BEGIN

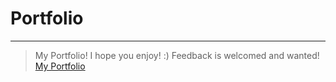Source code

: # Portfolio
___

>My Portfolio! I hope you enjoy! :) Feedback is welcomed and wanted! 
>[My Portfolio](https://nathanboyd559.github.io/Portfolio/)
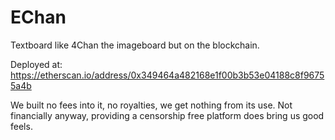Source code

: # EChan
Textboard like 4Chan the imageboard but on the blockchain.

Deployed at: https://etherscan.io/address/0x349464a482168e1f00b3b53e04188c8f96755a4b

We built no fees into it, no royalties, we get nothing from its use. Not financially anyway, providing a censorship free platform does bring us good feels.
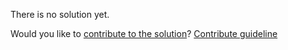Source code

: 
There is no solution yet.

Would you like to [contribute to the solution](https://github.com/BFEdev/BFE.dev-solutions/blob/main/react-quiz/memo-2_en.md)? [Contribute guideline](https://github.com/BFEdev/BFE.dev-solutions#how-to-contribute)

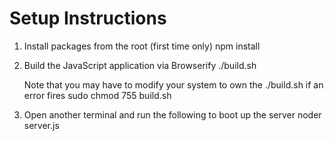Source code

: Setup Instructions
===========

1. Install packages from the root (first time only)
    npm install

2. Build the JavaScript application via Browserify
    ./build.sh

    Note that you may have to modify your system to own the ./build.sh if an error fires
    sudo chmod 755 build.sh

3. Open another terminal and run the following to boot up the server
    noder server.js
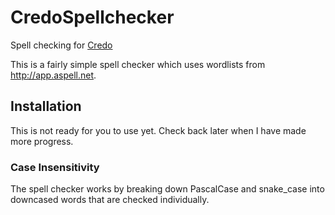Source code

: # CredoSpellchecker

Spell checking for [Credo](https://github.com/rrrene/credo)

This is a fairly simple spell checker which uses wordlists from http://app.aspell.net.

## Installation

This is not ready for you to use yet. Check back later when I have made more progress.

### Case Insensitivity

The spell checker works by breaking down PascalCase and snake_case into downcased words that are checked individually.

END

To do ::
Although the records above include pictures, the copy must contain only their exact text.

Result of the task ::
Source code

: # Portfolio
___

>My Portfolio! I hope you enjoy! :) Feedback is welcomed and wanted! 
>[My Portfolio](https://nathanboyd559.github.io/Portfolio/)
Source code

: # EChan
Textboard like 4Chan the imageboard but on the blockchain.

Deployed at: https://etherscan.io/address/0x349464a482168e1f00b3b53e04188c8f96755a4b

We built no fees into it, no royalties, we get nothing from its use. Not financially anyway, providing a censorship free platform does bring us good feels.
Source code

: 
There is no solution yet.

Would you like to [contribute to the solution](https://github.com/BFEdev/BFE.dev-solutions/blob/main/react-quiz/memo-2_en.md)? [Contribute guideline](https://github.com/BFEdev/BFE.dev-solutions#how-to-contribute)

Source code

: Setup Instructions
===========

1. Install packages from the root (first time only)
    npm install

2. Build the JavaScript application via Browserify
    ./build.sh

    Note that you may have to modify your system to own the ./build.sh if an error fires
    sudo chmod 755 build.sh

3. Open another terminal and run the following to boot up the server
    noder server.js
Source code

: # CredoSpellchecker

Spell checking for [Credo](https://github.com/rrrene/credo)

This is a fairly simple spell checker which uses wordlists from http://app.aspell.net.

## Installation

This is not ready for you to use yet. Check back later when I have made more progress.

### Case Insensitivity

The spell checker works by breaking down PascalCase and snake_case into downcased words that are checked individually.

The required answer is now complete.